What are Brownfields?
Brownfields sites are underutilized or abandoned properties where the redevelopment or reuse is hampered by the presence or perception of hazardous contaminants. Reinvesting in these properties not only improves and protects the environment but also benefits the public by increasing local tax bases, facilitating job growth, and utilizing existing infrastructure. Within North Carolina, the Brownfields Property Reuse Act of 1997 allows the North Carolina Department of Environmental Quality to create a covenant not-to-sue with prospective developers looking to reuse these properties under the North Carolina Brownfields Program. A prospective developer agrees to perform actions deemed by NCDEQ to be essential for suitable reuse of a property. This covenant, known as a Brownfields Agreement, is available only to non-causative parties who did not cause or contribute to site contamination. A brownfields agreement provides the ability for prospective developers to go to a lending institution with a defined, instead of open-ended, liability for environmental cleanup. If necessary, cleanups must achieve “Risk-based” standards which are independent to each covenant. Obtaining a Brownfields Agreement also entitles prospective developers to a 50% reduction in property taxes aggregate over 5 years or a 2.75% return on investment upon completion of qualifying redevelopment.
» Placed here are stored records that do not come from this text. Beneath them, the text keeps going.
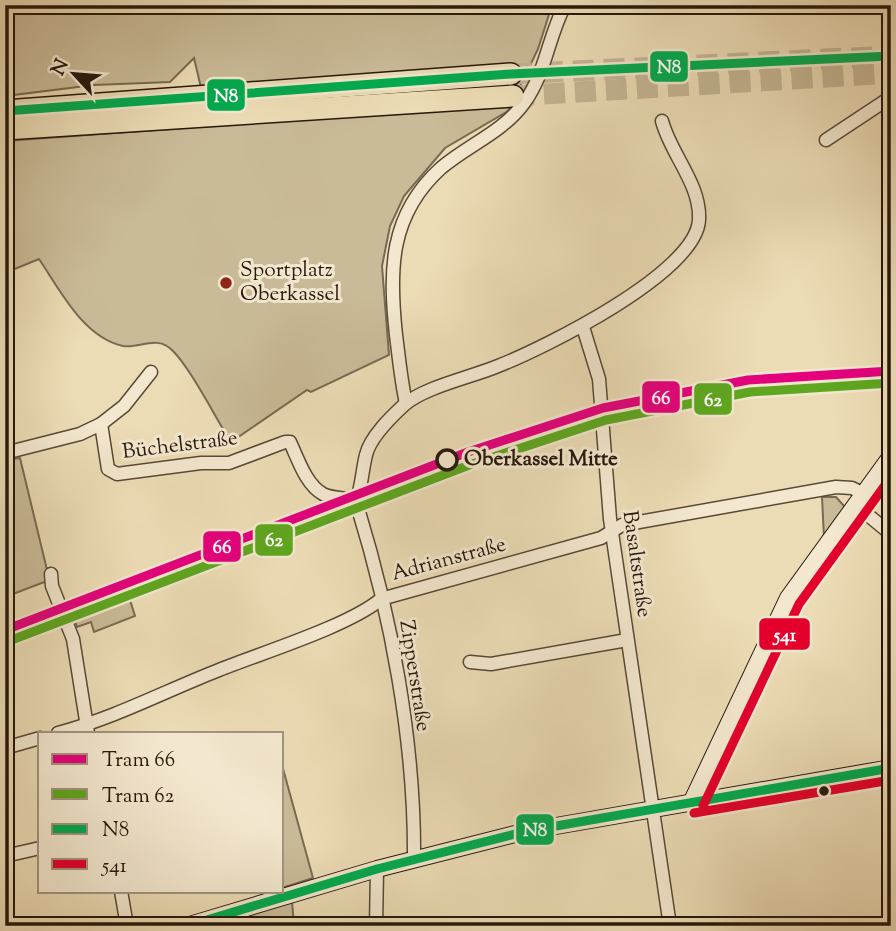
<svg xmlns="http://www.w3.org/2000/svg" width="896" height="931" font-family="'Sorts Mill Goudy',serif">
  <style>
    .green { fill: #cabb98; stroke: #786a52; stroke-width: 2 }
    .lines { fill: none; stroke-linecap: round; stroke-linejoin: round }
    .highway-tunnel { stroke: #c4b593; stroke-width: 21; stroke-dasharray: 21 10; stroke-linecap: butt }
    .street-casing { stroke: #584936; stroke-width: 15 }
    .secondary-casing { stroke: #26180b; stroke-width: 18 }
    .highway-casing { stroke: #26180b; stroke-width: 24 }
    .street { stroke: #f3e8cf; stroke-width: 12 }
    .secondary { stroke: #f3e8cf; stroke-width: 16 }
    .highway { stroke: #ecdcb5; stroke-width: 21 }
    .bus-1-casing { stroke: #f3e8cf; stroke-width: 14 }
    .bus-2-casing { stroke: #f3e8cf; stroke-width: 14 }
    .bus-1 { stroke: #00ab4f; stroke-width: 9 }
    .bus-2 { stroke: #e4002b; stroke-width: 9 }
    .tram-1-casing { stroke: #f3e8cf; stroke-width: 14 }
    .tram-2-casing { stroke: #f3e8cf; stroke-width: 14 }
    .tram-1 { stroke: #e5007d; stroke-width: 9 }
    .tram-2 { stroke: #5ea71f; stroke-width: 9 }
    .poi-dot { fill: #8f2418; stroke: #f3e8cf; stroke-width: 2.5 }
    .stop-dot { fill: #f3e8cf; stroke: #26180b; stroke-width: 3.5 }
    .bus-dot { fill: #26180b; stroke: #f3e8cf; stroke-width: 2.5 }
    .labels { text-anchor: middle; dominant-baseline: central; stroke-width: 6; stroke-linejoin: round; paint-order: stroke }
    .poi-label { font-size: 21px; fill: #26180b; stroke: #f3e8cf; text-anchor: start }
    .street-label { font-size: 21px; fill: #26180b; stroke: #f3e8cf }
    .stop-label { font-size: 21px; font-weight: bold; fill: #26180b; stroke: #f3e8cf; text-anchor: start }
    .line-badge { stroke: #f3e8cf; stroke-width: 2.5 }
    .badge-label { font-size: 19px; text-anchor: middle; font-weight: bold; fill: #fff }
  </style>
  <rect width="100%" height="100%" fill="#ecdcb5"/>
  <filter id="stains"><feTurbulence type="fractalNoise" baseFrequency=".00286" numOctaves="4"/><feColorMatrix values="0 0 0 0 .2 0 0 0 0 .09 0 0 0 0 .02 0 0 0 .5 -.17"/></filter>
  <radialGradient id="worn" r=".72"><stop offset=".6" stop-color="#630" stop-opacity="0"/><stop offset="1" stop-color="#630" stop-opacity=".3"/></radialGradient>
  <g class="green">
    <path d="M5 5H552L538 49 508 111 445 148 404 196 390 226 382 266 389 355 311 392 307 390 231 442C216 419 191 369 173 351 157 334 140 349 123 346 83 337 60 290 39 259L5 273V141L210 126 194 58 170 82 94 85 5 96Z"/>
    <path d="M20 458 48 574 47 581 5 597V460Z"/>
    <path d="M822 497H836L845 507 824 538Z"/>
    <path d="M130 600 135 616 94 632 91 622 77 627 75 620Z"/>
    <path d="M282 765 313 878 282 888Z"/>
    <path d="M292 901 294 926H210Z"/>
  </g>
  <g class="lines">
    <g class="highway-tunnel">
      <path d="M511 74 891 56"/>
      <path d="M513 96 891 73"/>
    </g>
    <g class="street-casing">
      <g id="street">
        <path d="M826 140 891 97"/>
        <path d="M583 327 599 379 610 519 670 926"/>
        <path d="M406 403C401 381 399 358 396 335 389 271 389 215 441 168 468 145 503 132 524 103 546 73 548 37 565 5"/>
        <path d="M101 424 124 406 151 372"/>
        <path d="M5 453 80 434 101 424 108 469 117 474 201 463H229L285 442H290C298 459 306 485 323 494 333 499 346 497 356 502"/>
        <path d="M356 502C362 486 362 471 366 455 370 437 391 417 404 405 424 387 472 377 498 366 544 348 696 273 699 220 701 184 671 155 662 121"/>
        <path d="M356 502C391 614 415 742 414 859"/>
        <path d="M857 506 891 534"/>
        <path d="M51 574 52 586 73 639 88 733"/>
        <path d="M470 662 491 664 627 640"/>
        <path d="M58 733C117 717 163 692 219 670 261 653 349 626 381 599L601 538 622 525 836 487 852 488 866 495"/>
        <path d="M5 748 40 738"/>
        <path d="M5 856 40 848"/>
        <path d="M121 891 127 926"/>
        <path d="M376 926 377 869"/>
      </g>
    </g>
    <g class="secondary-casing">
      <g id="secondary">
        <path d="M692 801 788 598 891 456"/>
        <path d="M186 926 377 869 527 831 891 768"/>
      </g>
    </g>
    <g class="highway-casing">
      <g id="highway">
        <path d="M5 111 511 74"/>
        <path d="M5 129 513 96"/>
      </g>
    </g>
    <use href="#street" class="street"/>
    <use href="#secondary" class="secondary"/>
    <use href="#highway" class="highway"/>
    <g class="bus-1-casing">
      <g id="bus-1">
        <path d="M5 111 511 74 891 56"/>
        <path d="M187 926 377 869 527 831 891 768"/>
      </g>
    </g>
    <g class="bus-2-casing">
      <g id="bus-2">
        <path d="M703 806 799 604 891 477"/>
        <path d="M694 813 891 780"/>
      </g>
    </g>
    <use href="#bus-1" class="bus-1"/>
    <use href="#bus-2" class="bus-2"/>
    <g class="tram-1-casing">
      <path id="tram-1" d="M5 630 468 452 603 408 748 380 891 371"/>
    </g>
    <g class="tram-2-casing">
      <path id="tram-2" d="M9 641 472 464 606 420 750 392 891 383"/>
    </g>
    <use href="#tram-1" class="tram-1"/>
    <use href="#tram-2" class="tram-2"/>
  </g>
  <circle class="poi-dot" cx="226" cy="283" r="7"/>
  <circle class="stop-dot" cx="447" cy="460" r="10"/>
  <circle class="bus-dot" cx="824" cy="791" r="6"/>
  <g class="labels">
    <g class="poi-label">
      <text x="240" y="271">Sportplatz<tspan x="240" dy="24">Oberkassel</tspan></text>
    </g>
    <g class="street-label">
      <text transform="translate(180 446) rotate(-7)">Büchelstraße</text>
      <text transform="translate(449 560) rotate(-15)">Adrianstraße</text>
      <text transform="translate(636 564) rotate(82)">Basaltstraße</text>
      <text transform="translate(414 676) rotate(81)">Zipperstraße</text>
    </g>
    <g class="stop-label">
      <text x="464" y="460">Oberkassel Mitte</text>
    </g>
  </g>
  <g class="line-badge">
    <rect x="649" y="50" width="40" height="33" rx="7" fill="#00ab4f"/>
    <rect x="206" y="78" width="40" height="34" rx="7" fill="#00ab4f"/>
    <rect x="641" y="380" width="40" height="34" rx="7" fill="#e5007d"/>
    <rect x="693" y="382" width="40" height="34" rx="7" fill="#5ea71f"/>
    <rect x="254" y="523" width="40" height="34" rx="7" fill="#5ea71f"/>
    <rect x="202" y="530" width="40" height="33" rx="7" fill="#e5007d"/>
    <rect x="758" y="617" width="53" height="34" rx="7" fill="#e4002b"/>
    <rect x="515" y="813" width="40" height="33" rx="7" fill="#00ab4f"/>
  </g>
  <g class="badge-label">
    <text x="669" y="73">N8</text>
    <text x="226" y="102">N8</text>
    <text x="661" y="404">66</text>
    <text x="713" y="406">62</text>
    <text x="274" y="546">62</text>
    <text x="222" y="553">66</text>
    <text x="785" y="641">541</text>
    <text x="535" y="836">N8</text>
  </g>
  <rect width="896" height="931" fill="none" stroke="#ecdcb5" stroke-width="28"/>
  <rect x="7" y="7" width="882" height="917" fill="none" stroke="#26180b" stroke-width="3.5"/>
  <rect x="14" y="14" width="868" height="903" fill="none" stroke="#26180b" stroke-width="2"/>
  <rect x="38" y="732" width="245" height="161" fill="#f3e8cf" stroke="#a19581" stroke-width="2"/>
  <rect x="52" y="754" width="35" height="10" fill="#e5007d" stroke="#a19581" stroke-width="2"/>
  <text x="102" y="766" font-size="21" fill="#26180b">Tram 66</text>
  <rect x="52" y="789" width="35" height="10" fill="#5ea71f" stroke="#a19581" stroke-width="2"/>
  <text x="102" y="802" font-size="21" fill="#26180b">Tram 62</text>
  <rect x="52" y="824" width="35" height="10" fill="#00ab4f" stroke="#a19581" stroke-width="2"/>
  <text x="102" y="836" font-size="21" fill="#26180b">N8</text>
  <rect x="52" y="859" width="35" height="10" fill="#e4002b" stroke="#a19581" stroke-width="2"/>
  <text x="102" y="872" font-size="21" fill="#26180b">541</text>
  <g transform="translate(74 74) rotate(296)" stroke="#f3e8cf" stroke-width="5" paint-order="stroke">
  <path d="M0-5L12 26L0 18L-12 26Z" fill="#26180b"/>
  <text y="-10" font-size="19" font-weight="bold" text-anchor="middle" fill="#26180b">N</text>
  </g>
  <rect width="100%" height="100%" filter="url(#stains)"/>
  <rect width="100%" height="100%" fill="url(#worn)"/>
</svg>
Duncklee & Dunham’s experience with the North Carolina Brownfields Program and on projects funded by U.S. EPA Brownfields grants has established our firm as a leader in Brownfields services. We have experience in working with regional and national clients as well as local, regional, and state-level governments. Our staff has the ability to understand brownfields transactions from not only a technical standpoint but also from land-development and regulatory perspectives. We currently oversee projects that total 800+ acres and are worth over $250 million of total investments from both private developers and local municipalities in North Carolina. These projects vary in size, history, and contamination and includes two high-value, high public-benefit properties in the North Carolina Brownfields Program’s Redevelopment Now Option.